Agents need shared knowledge (FactBase). They need verified configurations (Blueprints). They need to know what breaks and how to fix it (Pitfalls). They need to hand off work without losing context (Handoff Protocol). They need a way to discover documentation (llms.txt).
These are the picks and shovels of the agent gold rush. And most people haven't realised the gold rush needs picks and shovels yet.
What's Next
If this resonates — if you're building agent infrastructure too, or if you've hit the same walls — I'd like to hear about it. The pitfall registry is live and open.
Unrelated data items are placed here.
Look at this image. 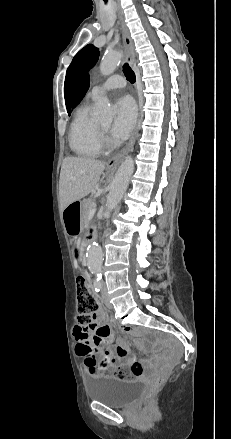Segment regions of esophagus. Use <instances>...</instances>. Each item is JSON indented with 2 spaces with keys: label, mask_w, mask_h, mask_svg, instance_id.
Here are the masks:
<instances>
[{
  "label": "esophagus",
  "mask_w": 231,
  "mask_h": 439,
  "mask_svg": "<svg viewBox=\"0 0 231 439\" xmlns=\"http://www.w3.org/2000/svg\"><path fill=\"white\" fill-rule=\"evenodd\" d=\"M120 15V22H121V30H122V38H123V44L125 49V57L126 61L130 66H133L135 64V56H134V44L131 39L129 30L123 20L122 14ZM139 80L137 79V92H138V114H137V122L134 129V132L132 134L131 139L129 140L128 144L116 155L111 157L107 162V168L115 170L119 163L122 161V159L133 149V146L136 141V137L139 131L140 126V116H141V102H140V94H139Z\"/></svg>",
  "instance_id": "obj_1"
}]
</instances>
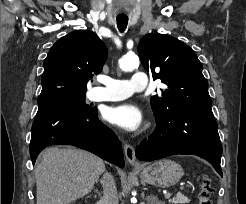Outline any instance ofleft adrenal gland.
<instances>
[{
  "label": "left adrenal gland",
  "mask_w": 246,
  "mask_h": 204,
  "mask_svg": "<svg viewBox=\"0 0 246 204\" xmlns=\"http://www.w3.org/2000/svg\"><path fill=\"white\" fill-rule=\"evenodd\" d=\"M148 204H164L161 200H159L156 196L148 197Z\"/></svg>",
  "instance_id": "obj_1"
}]
</instances>
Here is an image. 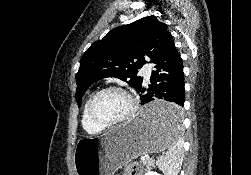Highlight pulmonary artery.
Here are the masks:
<instances>
[{"label":"pulmonary artery","instance_id":"pulmonary-artery-1","mask_svg":"<svg viewBox=\"0 0 251 175\" xmlns=\"http://www.w3.org/2000/svg\"><path fill=\"white\" fill-rule=\"evenodd\" d=\"M154 65H143V74H141V79L149 80L151 76V70H154Z\"/></svg>","mask_w":251,"mask_h":175}]
</instances>
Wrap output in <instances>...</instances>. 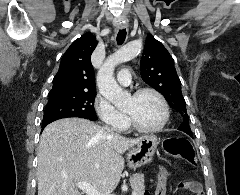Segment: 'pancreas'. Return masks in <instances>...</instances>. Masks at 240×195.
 Returning <instances> with one entry per match:
<instances>
[{
	"label": "pancreas",
	"instance_id": "obj_1",
	"mask_svg": "<svg viewBox=\"0 0 240 195\" xmlns=\"http://www.w3.org/2000/svg\"><path fill=\"white\" fill-rule=\"evenodd\" d=\"M129 181L136 195H143L145 191L144 173H134L133 177H130Z\"/></svg>",
	"mask_w": 240,
	"mask_h": 195
}]
</instances>
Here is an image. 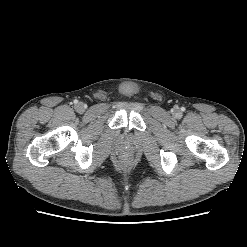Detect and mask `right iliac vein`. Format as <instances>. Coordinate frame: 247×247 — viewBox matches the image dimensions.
Segmentation results:
<instances>
[{
    "instance_id": "63e3f726",
    "label": "right iliac vein",
    "mask_w": 247,
    "mask_h": 247,
    "mask_svg": "<svg viewBox=\"0 0 247 247\" xmlns=\"http://www.w3.org/2000/svg\"><path fill=\"white\" fill-rule=\"evenodd\" d=\"M75 109L79 113H83L85 111V105L82 102H79L76 106Z\"/></svg>"
}]
</instances>
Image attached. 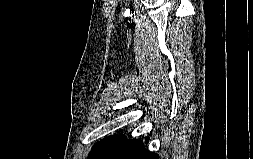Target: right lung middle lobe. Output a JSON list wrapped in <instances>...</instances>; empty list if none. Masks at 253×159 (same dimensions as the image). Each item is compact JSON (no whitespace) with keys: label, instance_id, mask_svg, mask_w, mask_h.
<instances>
[{"label":"right lung middle lobe","instance_id":"dd1d6c3e","mask_svg":"<svg viewBox=\"0 0 253 159\" xmlns=\"http://www.w3.org/2000/svg\"><path fill=\"white\" fill-rule=\"evenodd\" d=\"M123 138L125 137L122 135H114L102 139L93 147L92 152L88 155V159H98L102 154H104L107 150H109Z\"/></svg>","mask_w":253,"mask_h":159}]
</instances>
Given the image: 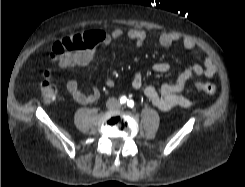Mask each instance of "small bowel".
<instances>
[{
    "mask_svg": "<svg viewBox=\"0 0 245 187\" xmlns=\"http://www.w3.org/2000/svg\"><path fill=\"white\" fill-rule=\"evenodd\" d=\"M87 42L89 48L83 51L69 53L61 58H57V64L60 68H68L72 66L88 65L94 57V47L99 45L103 50L109 48L115 40L126 37L132 41L136 47H140L147 40L148 35L144 30L129 29L124 30L116 28L111 32H105L100 29H91L87 33ZM159 44L163 47H170L176 42H182L187 50L194 51L196 49L195 42L188 37H183L176 33L163 32L158 37ZM171 66L167 62L156 63L152 70L158 74H164L170 71ZM217 68L211 57H205L203 64H195L192 67L181 72L172 84L163 85L159 90L152 85H144L141 74L136 73L131 78V86L134 89H142L146 98L159 110L167 112L176 107H189L192 101L183 96L181 92L188 86L189 82L196 76H205L211 78L216 74ZM112 81L107 82V86L111 87ZM66 90L68 94L80 104H90L100 97V91L93 88L89 93L83 92L79 87V81L72 79L67 82Z\"/></svg>",
    "mask_w": 245,
    "mask_h": 187,
    "instance_id": "small-bowel-1",
    "label": "small bowel"
}]
</instances>
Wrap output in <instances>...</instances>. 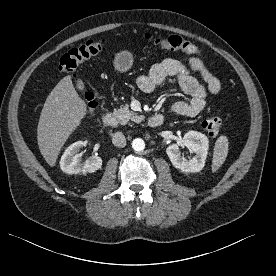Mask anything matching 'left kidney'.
Wrapping results in <instances>:
<instances>
[{
    "mask_svg": "<svg viewBox=\"0 0 276 276\" xmlns=\"http://www.w3.org/2000/svg\"><path fill=\"white\" fill-rule=\"evenodd\" d=\"M187 147L195 153L191 159L187 160L181 155L179 147ZM209 148L208 138L197 131L187 132L182 141L167 147L166 153L172 165L183 172L195 173L202 170L205 165Z\"/></svg>",
    "mask_w": 276,
    "mask_h": 276,
    "instance_id": "obj_1",
    "label": "left kidney"
}]
</instances>
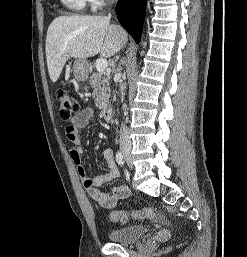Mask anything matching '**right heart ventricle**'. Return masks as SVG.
Segmentation results:
<instances>
[{"instance_id": "1", "label": "right heart ventricle", "mask_w": 247, "mask_h": 257, "mask_svg": "<svg viewBox=\"0 0 247 257\" xmlns=\"http://www.w3.org/2000/svg\"><path fill=\"white\" fill-rule=\"evenodd\" d=\"M63 5L74 12H82L87 5L86 0H61Z\"/></svg>"}]
</instances>
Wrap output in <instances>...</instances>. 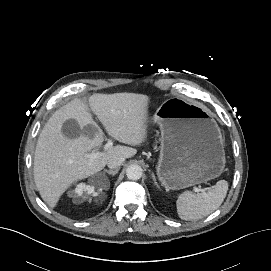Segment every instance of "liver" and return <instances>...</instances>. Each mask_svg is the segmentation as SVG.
Masks as SVG:
<instances>
[{
    "instance_id": "1",
    "label": "liver",
    "mask_w": 271,
    "mask_h": 271,
    "mask_svg": "<svg viewBox=\"0 0 271 271\" xmlns=\"http://www.w3.org/2000/svg\"><path fill=\"white\" fill-rule=\"evenodd\" d=\"M148 101L147 96L134 93L94 94L89 105L75 99L52 115L38 138L33 169L36 187L49 207L54 208L74 182L101 171L110 159L130 158L137 153L132 147L117 145L90 161L86 154L103 143V133L95 131L93 136L81 133L70 139L62 133L64 122L73 119L81 130L95 126L90 107L111 137L139 146L147 138Z\"/></svg>"
}]
</instances>
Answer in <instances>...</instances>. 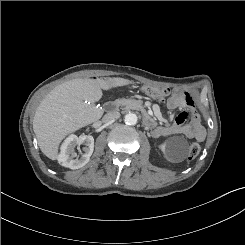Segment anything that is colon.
Wrapping results in <instances>:
<instances>
[{"label": "colon", "mask_w": 245, "mask_h": 245, "mask_svg": "<svg viewBox=\"0 0 245 245\" xmlns=\"http://www.w3.org/2000/svg\"><path fill=\"white\" fill-rule=\"evenodd\" d=\"M143 91L145 94L148 96L159 99V100H164L170 95V89L168 88H157L153 86H144ZM201 151V147L197 143H193L188 152V159L192 160L196 158Z\"/></svg>", "instance_id": "1"}]
</instances>
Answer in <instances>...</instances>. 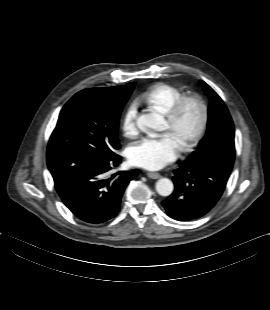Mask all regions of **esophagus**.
Listing matches in <instances>:
<instances>
[{
    "instance_id": "1",
    "label": "esophagus",
    "mask_w": 270,
    "mask_h": 310,
    "mask_svg": "<svg viewBox=\"0 0 270 310\" xmlns=\"http://www.w3.org/2000/svg\"><path fill=\"white\" fill-rule=\"evenodd\" d=\"M147 176L151 179H158L160 178V174L159 173H156V172H148L147 173Z\"/></svg>"
}]
</instances>
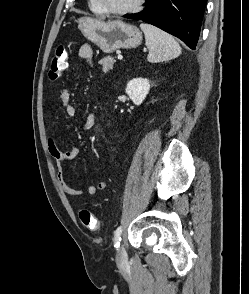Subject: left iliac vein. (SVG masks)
<instances>
[{
    "label": "left iliac vein",
    "instance_id": "obj_1",
    "mask_svg": "<svg viewBox=\"0 0 249 294\" xmlns=\"http://www.w3.org/2000/svg\"><path fill=\"white\" fill-rule=\"evenodd\" d=\"M127 259V253H126V250L124 248L123 245H121L119 248H118V252H117V261L118 263L122 264L126 261Z\"/></svg>",
    "mask_w": 249,
    "mask_h": 294
}]
</instances>
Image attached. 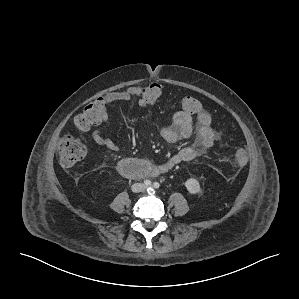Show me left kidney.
<instances>
[{
	"label": "left kidney",
	"mask_w": 299,
	"mask_h": 299,
	"mask_svg": "<svg viewBox=\"0 0 299 299\" xmlns=\"http://www.w3.org/2000/svg\"><path fill=\"white\" fill-rule=\"evenodd\" d=\"M185 187L188 190L190 194H200L202 193V189L200 187V184L198 180L194 178H189L185 182Z\"/></svg>",
	"instance_id": "1"
}]
</instances>
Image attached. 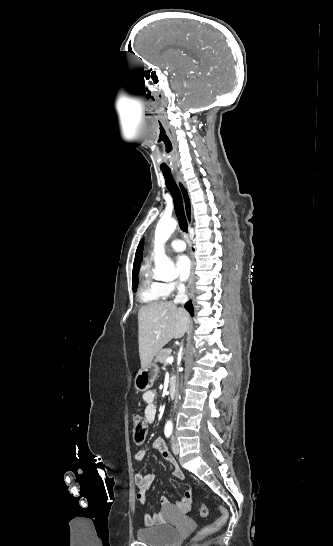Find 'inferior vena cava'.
Masks as SVG:
<instances>
[{
    "label": "inferior vena cava",
    "mask_w": 333,
    "mask_h": 546,
    "mask_svg": "<svg viewBox=\"0 0 333 546\" xmlns=\"http://www.w3.org/2000/svg\"><path fill=\"white\" fill-rule=\"evenodd\" d=\"M177 295L175 297L174 303H186L188 301V296L186 294V288L183 283L177 284ZM178 402V394L176 395L175 404Z\"/></svg>",
    "instance_id": "inferior-vena-cava-1"
}]
</instances>
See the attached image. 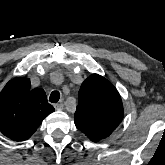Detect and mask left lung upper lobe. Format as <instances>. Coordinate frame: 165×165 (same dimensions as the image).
<instances>
[{"label":"left lung upper lobe","instance_id":"5c2ea615","mask_svg":"<svg viewBox=\"0 0 165 165\" xmlns=\"http://www.w3.org/2000/svg\"><path fill=\"white\" fill-rule=\"evenodd\" d=\"M123 116L120 94L106 78L92 74L82 83L74 122L90 140L108 137Z\"/></svg>","mask_w":165,"mask_h":165}]
</instances>
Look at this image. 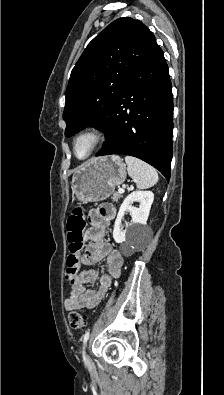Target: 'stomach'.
<instances>
[{
  "label": "stomach",
  "mask_w": 224,
  "mask_h": 395,
  "mask_svg": "<svg viewBox=\"0 0 224 395\" xmlns=\"http://www.w3.org/2000/svg\"><path fill=\"white\" fill-rule=\"evenodd\" d=\"M125 179L126 167L119 156L91 159L73 174V197L82 203L105 200Z\"/></svg>",
  "instance_id": "1"
}]
</instances>
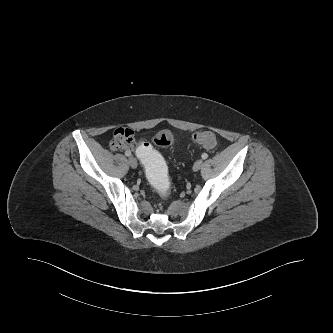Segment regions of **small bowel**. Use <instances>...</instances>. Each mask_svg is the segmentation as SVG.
<instances>
[{
  "mask_svg": "<svg viewBox=\"0 0 333 333\" xmlns=\"http://www.w3.org/2000/svg\"><path fill=\"white\" fill-rule=\"evenodd\" d=\"M111 140L112 148L122 153L136 151L137 146L139 145H135L137 141L136 135L127 128L116 129L112 133Z\"/></svg>",
  "mask_w": 333,
  "mask_h": 333,
  "instance_id": "small-bowel-1",
  "label": "small bowel"
}]
</instances>
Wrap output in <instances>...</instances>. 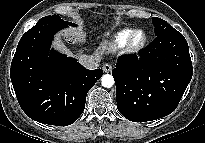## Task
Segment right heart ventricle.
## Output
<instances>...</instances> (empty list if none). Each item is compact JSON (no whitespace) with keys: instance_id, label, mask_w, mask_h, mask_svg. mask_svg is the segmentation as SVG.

The skill registry is queryable. The methodology is documented.
Everything at workswithagents.com, workswithagents.dev, workswithagents.io.
Built in Cardiff. Running in Nuremberg. €4.57/month.
No launch announcement. No pricing page. No "revolutionise your workflow." Just infrastructure, live, and honest about what's not ready yet.
Top comments (1)
This is one of the more grounded takes I’ve seen in the “agent hype cycle” lately.
What stands out isn’t the number of agents—it’s the system thinking behind it. Most people are still trying to make one agent behave; you’re already thinking in terms of orchestration, feedback loops, and compounding knowledge.
The “skills + memory + verification” combo is basically what separates demos from something that can survive real workloads.
Also appreciate the honesty on what’s not ready. A lot of projects skip that part and jump straight to “enterprise-ready AI platform” after a weekend build 😄
The €4.57/month detail is wild too—it’s a good reminder that architecture decisions matter more than throwing GPUs at the problem.
Your “picks and shovels” framing feels accurate. Infrastructure layers usually look boring early… right until everyone realizes they depend on them.
That said, I’d be curious how you’re thinking about failure isolation as this scales—20 agents catching each other’s bugs is great, until they all agree on the same wrong thing.
Also, “never-stop loops” sounds impressive and slightly terrifying at the same time 😅
Overall, this feels less like a project and more like the early version of an ecosystem.